> **Working data**
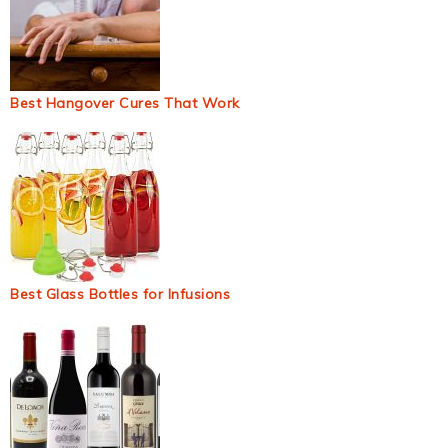
Best Hangover Cures That Work
Best Glass Bottles for Infusions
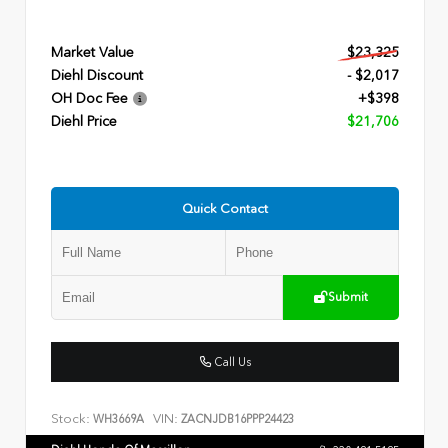
Market Value
$23,325
Diehl Discount
- $2,017
OH Doc Fee
+$398
Diehl Price
$21,706
Quick Contact
Submit
Call Us
Stock:
VIN:
WH3669A
ZACNJDB16PPP24423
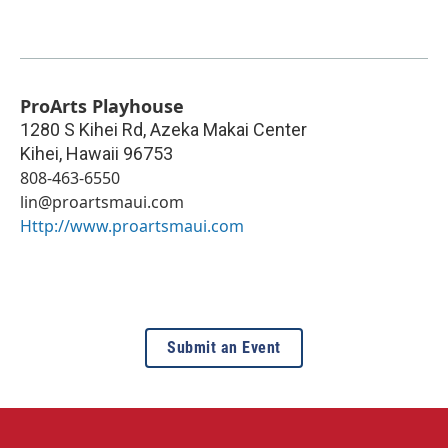
ProArts Playhouse
1280 S Kihei Rd, Azeka Makai Center
Kihei
,
Hawaii
96753
808-463-6550
lin@proartsmaui.com
Http://www.proartsmaui.com
Submit an Event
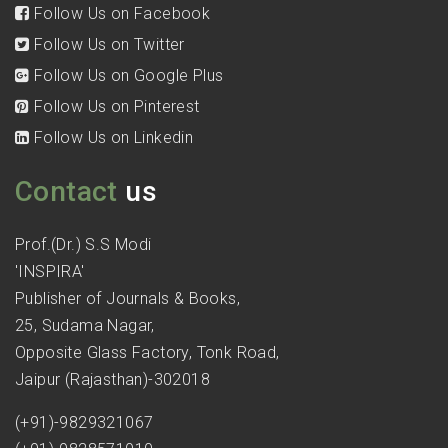
Follow Us on Facebook
Follow Us on Twitter
Follow Us on Google Plus
Follow Us on Pinterest
Follow Us on Linkedin
Contact
us
Prof.(Dr.) S.S Modi
'INSPIRA'
Publisher of Journals & Books,
25, Sudama Nagar,
Opposite Glass Factory, Tonk Road,
Jaipur (Rajasthan)-302018
(+91)-9829321067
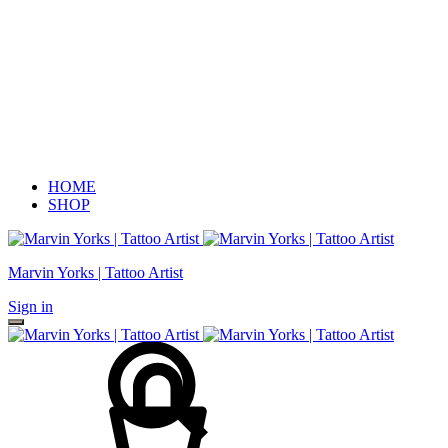
HOME
SHOP
Marvin Yorks | Tattoo Artist
Sign in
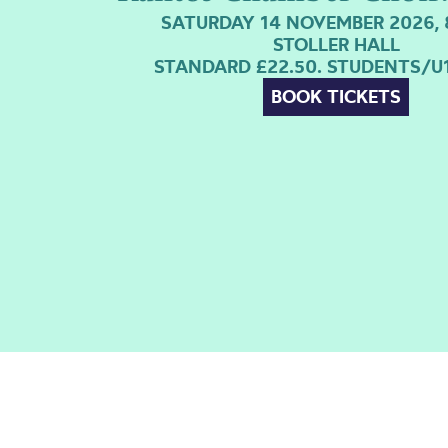
SATURDAY 14 NOVEMBER 2026, 
STOLLER HALL
STANDARD £22.50. STUDENTS/U1
BOOK TICKETS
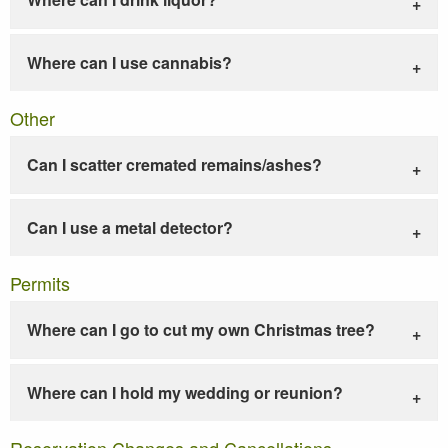
Where can I use cannabis?
Other
Can I scatter cremated remains/ashes?
Can I use a metal detector?
Permits
Where can I go to cut my own Christmas tree?
Where can I hold my wedding or reunion?
Reservation Changes and Cancellations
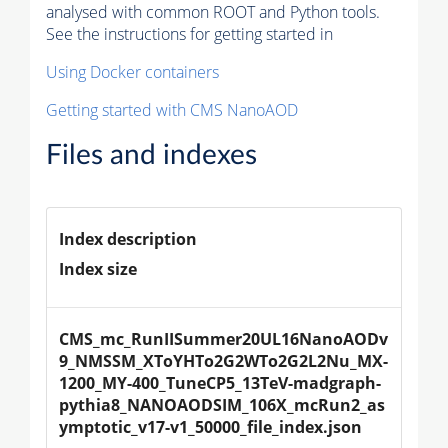
analysed with common ROOT and Python tools.
See the instructions for getting started in
Using Docker containers
Getting started with CMS NanoAOD
Files and indexes
Index description
Index size
CMS_mc_RunIISummer20UL16NanoAODv
9_NMSSM_XToYHTo2G2WTo2G2L2Nu_MX-
1200_MY-400_TuneCP5_13TeV-madgraph-
pythia8_NANOAODSIM_106X_mcRun2_as
ymptotic_v17-v1_50000_file_index.json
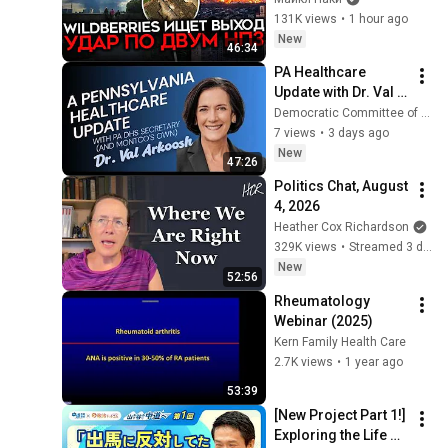
КРИЗИСА/ ПУТИН 
131K views
•
1 hour ago
БОИТСЯ ДРОНОВ/ 
New
46:34
РОССИЯН 
PA Healthcare 
ЗАКОЛЕБАЛА 
Update with Dr. Val 
ВОЙНА/ ГОРЯТ НПЗ
Arkoosh. August 
Democratic Committee of Lower Merion & Narberth
4th, 2026
7 views
•
3 days ago
New
47:26
Politics Chat, August 
4, 2026
Heather Cox Richardson
329K views
•
Streamed 3 days ago
New
52:56
Rheumatology 
Webinar (2025)
Kern Family Health Care
2.7K views
•
1 year ago
53:39
[New Project Part 1!] 
Exploring the Life of 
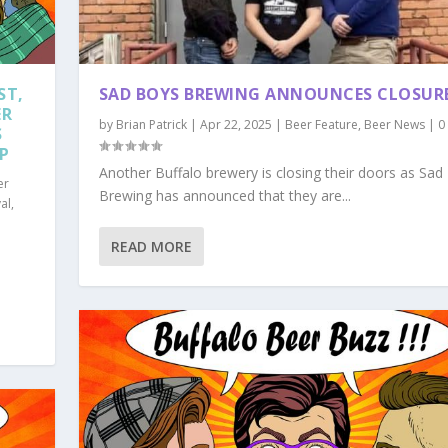
ST,
SAD BOYS BREWING ANNOUNCES CLOSUR
ER
by
Brian Patrick
|
Apr 22, 2025
|
Beer Feature
,
Beer News
|
0
S
MP
Another Buffalo brewery is closing their doors as Sad
er
Brewing has announced that they are...
al
,
READ MORE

> **What you should do**
Give the data above again exactly. Leave the pictures out.

> **Response to this exercise**
Best Hangover Cures That Work
Best Glass Bottles for Infusions
Market Value
$23,325
Diehl Discount
- $2,017
OH Doc Fee
+$398
Diehl Price
$21,706
Quick Contact
Submit
Call Us
Stock:
VIN:
WH3669A
ZACNJDB16PPP24423
ProArts Playhouse
1280 S Kihei Rd, Azeka Makai Center
Kihei
,
Hawaii
96753
808-463-6550
lin@proartsmaui.com
Http://www.proartsmaui.com
Submit an Event
Follow Us on Facebook
Follow Us on Twitter
Follow Us on Google Plus
Follow Us on Pinterest
Follow Us on Linkedin
Contact
us
Prof.(Dr.) S.S Modi
'INSPIRA'
Publisher of Journals & Books,
25, Sudama Nagar,
Opposite Glass Factory, Tonk Road,
Jaipur (Rajasthan)-302018
(+91)-9829321067
HOME
SHOP
Marvin Yorks | Tattoo Artist
Sign in
SATURDAY 14 NOVEMBER 2026, 
STOLLER HALL
STANDARD £22.50. STUDENTS/U1
BOOK TICKETS
Where can I use cannabis?
Other
Can I scatter cremated remains/ashes?
Can I use a metal detector?
Permits
Where can I go to cut my own Christmas tree?
Where can I hold my wedding or reunion?
Reservation Changes and Cancellations
analysed with common ROOT and Python tools.
See the instructions for getting started in
Using Docker containers
Getting started with CMS NanoAOD
Files and indexes
Index description
Index size
CMS_mc_RunIISummer20UL16NanoAODv
9_NMSSM_XToYHTo2G2WTo2G2L2Nu_MX-
1200_MY-400_TuneCP5_13TeV-madgraph-
pythia8_NANOAODSIM_106X_mcRun2_as
ymptotic_v17-v1_50000_file_index.json
КРИЗИСА/ ПУТИН 
131K views
•
1 hour ago
БОИТСЯ ДРОНОВ/ 
New
46:34
РОССИЯН 
PA Healthcare 
ЗАКОЛЕБАЛА 
Update with Dr. Val 
ВОЙНА/ ГОРЯТ НПЗ
Arkoosh. August 
Democratic Committee of Lower Merion & Narberth
4th, 2026
7 views
•
3 days ago
New
47:26
Politics Chat, August 
4, 2026
Heather Cox Richardson
329K views
•
Streamed 3 days ago
New
52:56
Rheumatology 
Webinar (2025)
Kern Family Health Care
2.7K views
•
1 year ago
53:39
[New Project Part 1!] 
Exploring the Life of 
ST,
SAD BOYS BREWING ANNOUNCES CLOSUR
ER
by
Brian Patrick
|
Apr 22, 2025
|
Beer Feature
,
Beer News
|
0
S
MP
Another Buffalo brewery is closing their doors as Sad
er
Brewing has announced that they are...
al
,
READ MORE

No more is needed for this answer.